Youth controls and protective defaults. HB 3431 would require covered online services to offer easy-to-use controls that allow consumers to turn off "covered design features" (i.e., features that encourage or increase a minor's time spent or activity), limit time on the service, and disable purchases. The bill also pushes covered online services to tighten default visibility and contact settings for minors by limiting unsolicited contacting, restricting profile and content visibility, and giving users control over whether others can see their connections. Users must additionally be able to restrict their location visibility, and the service must provide notice when a minor's precise geolocation is tracked or shared.
Annual independent audit report. By July 1, each year, a covered online service must publish a report prepared by an independent third-party auditor, which must consult with experts on minors' internet use, and submit it to the Attorney General for public posting. Notably, because the bill frames this requirement as an "audit" rather than an internal "assessment" or in-house risk review, the bill would require a more formal, third-party exercise. As a practical matter, this may require companies to engage outside vendors and absorb additional compliance costs. Annual reports must describe how the service functions for minors, including:
- How likely it is to be accessed by minors;
- How youth-related harm reports are handled;
- What minors' personal (and sensitive) data the service collects and why;
- What youth safety and privacy measures and parental tools are in place;
- What age verification or estimation methods are employed; and
- Descriptions of the algorithms the service uses.

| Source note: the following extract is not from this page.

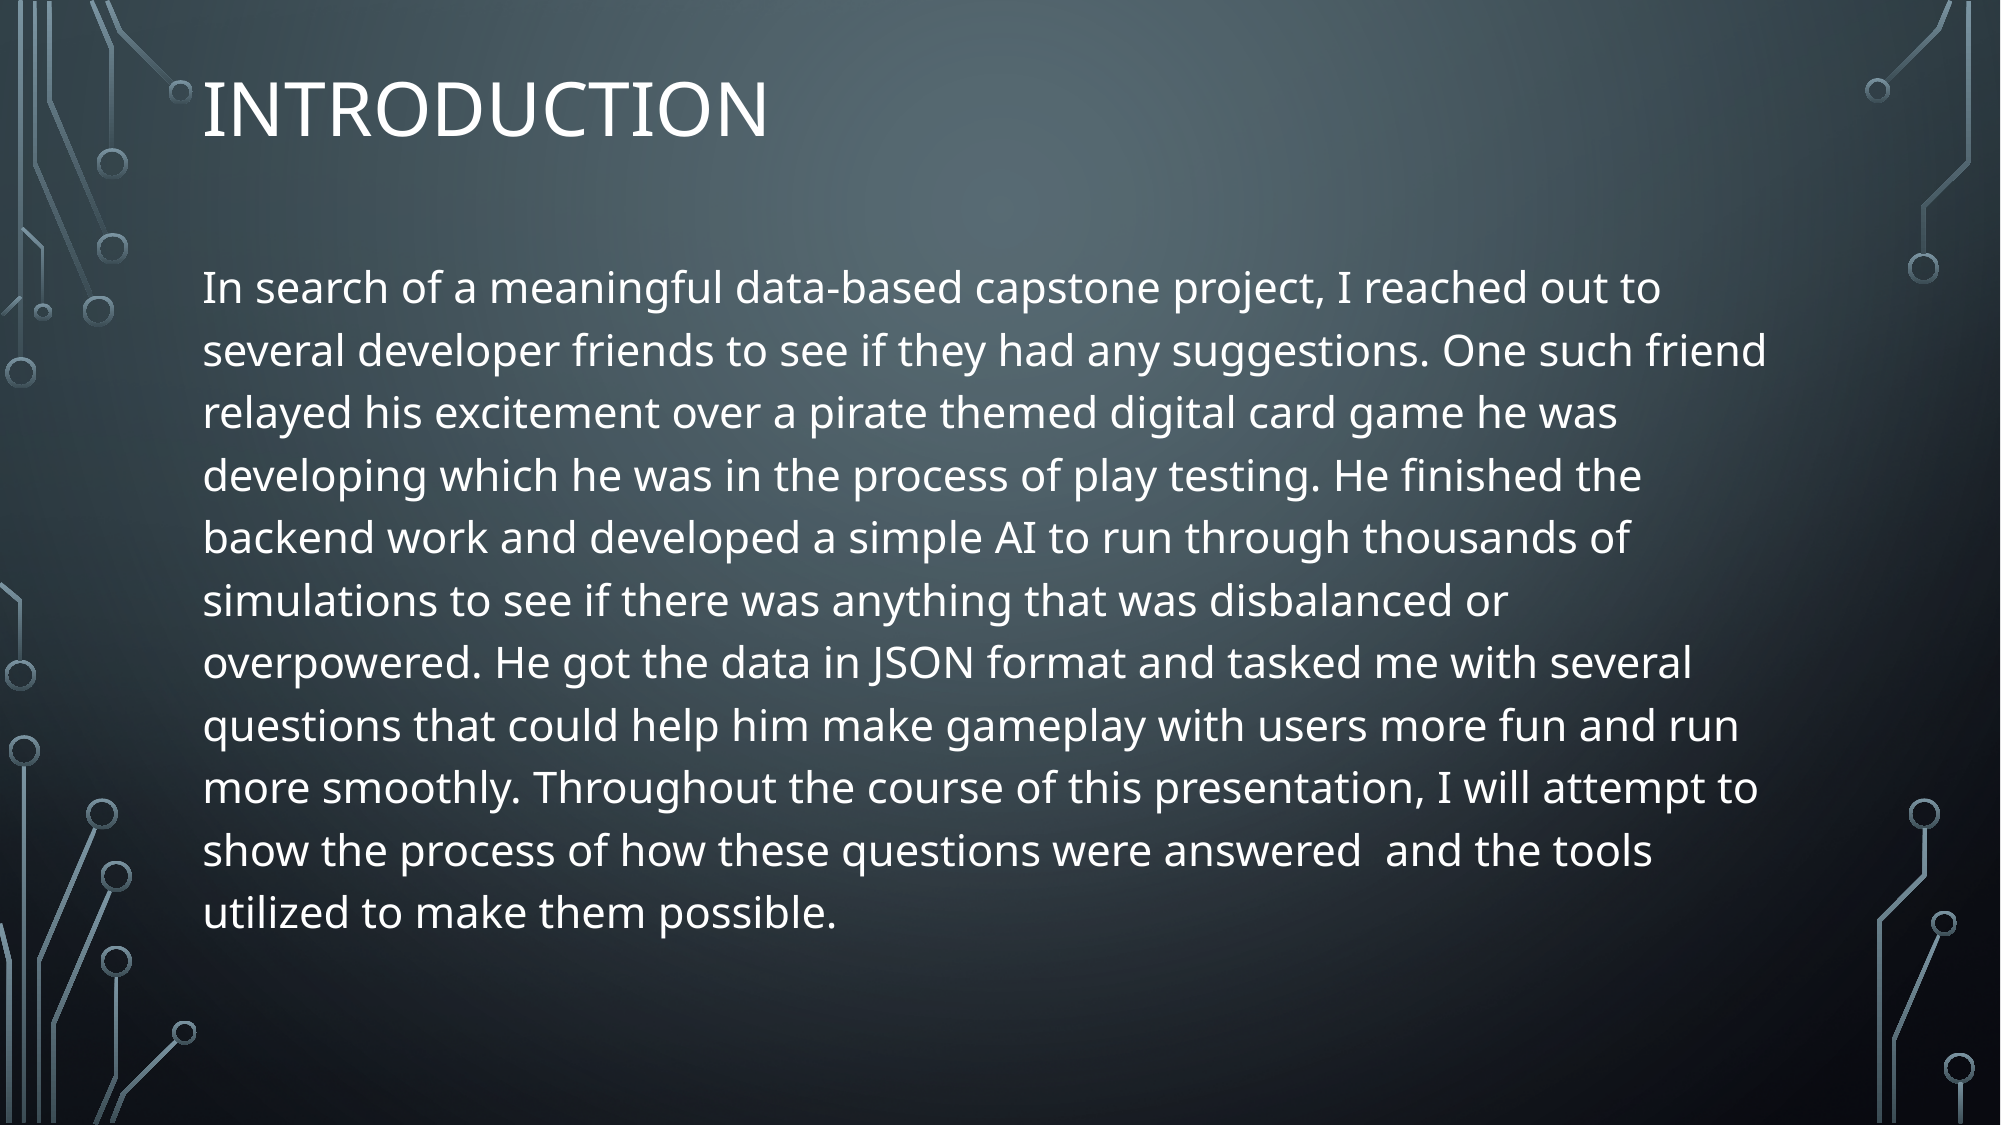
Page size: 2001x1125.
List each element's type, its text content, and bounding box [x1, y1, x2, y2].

list In search of a meaningful data-based capstone project, I reached out to several developer friends to see if they had any suggestions. One such friend relayed his excitement over a pirate themed digital card game he was developing which he was in the process of play testing. He finished the backend work and developed a simple AI to run through thousands of simulations to see if there was anything that was disbalanced or overpowered. He got the data in JSON format and tasked me with several questions that could help him make gameplay with users more fun and run more smoothly. Throughout the course of this presentation, I will attempt to show the process of how these questions were answered and the tools utilized to make them possible. [187, 242, 1813, 950]
title Introduction [187, 14, 1813, 210]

Enforcement and timing. The South Carolina Attorney General would enforce HB 3431, and the bill would become effective immediately upon the Governor's signature. The enforcement provisions are notably robust, authorizing treble damages for violations and permitting personal liability for officers and employees in cases involving willful and wanton misconduct.
Constitutional Challenge
NetChoice's call on Governor McMaster to veto the legislation arrives against the backdrop of active, closely watched litigation over similar "kids code" statutes. In California, the Age-Appropriate Design Code Act remains enjoined (with the district court re-entering a broad preliminary injunction in 2025 after the Ninth Circuit's 2024 decision sent key issues back for further review). In Maryland, NetChoice's challenge to the Kids Code is moving forward on the merits. A federal court denied Maryland's motion to dismiss in November 2025, allowing NetChoice's First Amendment and vagueness theories to proceed.
If HB 3431 is signed, those cases provide a roadmap for anticipated constitutional challenges. Expect the initial focus to center on the bill's design-mandate features (including defaults and recommendation controls), coupled with arguments that the statute's structure pressures online services towards age assurance and, in turn, limits minors' access to lawful speech and user anonymity.
What to watch
Looking ahead, companies should watch for whether the bill is enacted as enrolled or modified before finalization, how the Attorney General signals enforcement priorities, particularly around costly audits and any early requests for compliance documentation, and how ongoing litigation over similar laws in California and Maryland continues to shape both court arguments and state drafting strategies.